2008年11月02日 

東北の歴史のミステリーその22〜酒田市の成り立ちと奥州藤原氏

24ba41a2.jpg 徳尼公はなぜ平泉を逃れなければならなかったのだろうか。普通、戦に敗れても棟梁の妻が殺されることはない。奥六郡の覇者であった安倍氏が滅ぼされた前九年の役で、安倍氏側について殺された藤原経清の妻は、源頼義側につき安倍氏に代わって奥六郡を収めることになった出羽の豪族清原氏の清原武貞に再嫁させられる。

 このことについては、かつては女性が「戦利品」扱いされた表れと捉えられたが、実際はそうではなくその地の人心をつかむためには、後家の処遇が鍵だったのである。事実、奥州藤原氏が滅んだ文治五年奥州合戦の後、藤原秀衡の後家が平泉で存命だったことを受けて、幕府が憐憫の情を持って対応するよう奥州総奉行に命じたことが、吾妻鏡に書かれているのである。

 そこでまた疑問が出る。秀衡の後家(これは本妻、すなわち泰衡の母だろう)が奥州藤原氏滅亡後も平泉にとどまっていて危害を加えられることがなかったにもかかわらず、なぜ秀衡の妹あるいは側室は平泉を逃れなければならなかったのかということである。何か平泉にとどまっていてはいけない理由があったのだろうか。

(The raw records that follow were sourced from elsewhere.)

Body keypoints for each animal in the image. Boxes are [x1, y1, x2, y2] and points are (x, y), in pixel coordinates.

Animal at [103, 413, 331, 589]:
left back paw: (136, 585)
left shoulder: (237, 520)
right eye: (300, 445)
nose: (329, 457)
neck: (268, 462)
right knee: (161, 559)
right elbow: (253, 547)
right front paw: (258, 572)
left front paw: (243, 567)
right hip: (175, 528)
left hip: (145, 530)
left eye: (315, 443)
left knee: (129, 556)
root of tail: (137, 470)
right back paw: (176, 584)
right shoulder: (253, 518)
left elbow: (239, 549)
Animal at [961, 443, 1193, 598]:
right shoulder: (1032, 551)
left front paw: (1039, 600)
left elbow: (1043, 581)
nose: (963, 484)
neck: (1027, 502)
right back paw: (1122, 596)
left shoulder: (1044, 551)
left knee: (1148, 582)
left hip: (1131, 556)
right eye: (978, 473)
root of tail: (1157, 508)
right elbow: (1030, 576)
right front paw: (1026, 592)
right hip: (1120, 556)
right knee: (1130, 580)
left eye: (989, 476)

 そう考えると、後に徳尼公と称された女性は、決して頼朝に見つかってはならない何かを持っていて、そのために平泉を離れなければならなかったのではないだろうか。それはいったい何だろうか。平泉の繁栄を支えた黄金に関する何かか、それとも…。

 私にとって以前から疑問だったのは、泰衡の子がどうなったかということである。殺された時泰衡は35歳だった(25歳という説もある)。当然子供がいて不思議ではない年齢である。しかし、吾妻鏡には、泰衡の子が見つかって殺されたといったような記述はない。では元々子供がいなかったのか。以前、泰衡の妻については、夫泰衡の後を追って自害した場所が神社になっていることを紹介した。しかし、そこでも2人の子供のことについては何も触れられていない。

 そこで考え付いたのが、徳尼公は実は泰衡の子を守って平泉を逃れたのではないかということである。そう考えれば、徳尼公が平泉を離れなければならなかったことにも合点がいく。自身は殺されることはなくても、泰衡の子となれば殺されることはほぼ間違いない。それでその子を連れ、家臣に守られて酒田まで落ちのびたのではないだろうか。

 そう思って調べてみたら、やはりそのような伝承はあった。酒田市が発行した「酒田の歴史探訪」には、「平泉藤原家の遺臣三十六騎が藤原秀衡の後室と言われる徳姫と、泰衡の一子・万寿のお供をして平泉を逃れました」とある。万寿というのは元服前の名前のようなので、事実とすると泰衡の子はまだ幼かったことになる。

 泰衡の子万寿はその後どうしたのだろうか。徳尼公が天寿を全うし、三十六騎の遺臣が地侍となったことは伝わっていても、万寿がどうなったかは伝わっていないようである。しかし、状況から見て、きっと万寿もまた幕府に殺されたりすることなく、無事自分の人生を全うしたのではないかと思うのである(写真は現在の酒田市宮野浦の海岸。巨大な風車が並んでいる)。


追記(2010.9.5):「吾妻鏡」の文治5年(1189年)11月8日には、「泰衡の幼い子息の居所がわからないので探し出して身柄を確保せよ、その名前が若公(頼朝の子・頼家)と同じ名前(万寿)であるから、名を改めるように」との指示が出されている。これを見ると、幕府は泰衡に子があったことは把握しているが、その居場所については把握していなかったことが分かる。また、その後所在が明らかになったという記述もない。

 改名の指示も出ているが、これは本人がいる、いないに関係なくできることである(逃亡中の義経が「義行」「義顕」と二度も改名されたように)。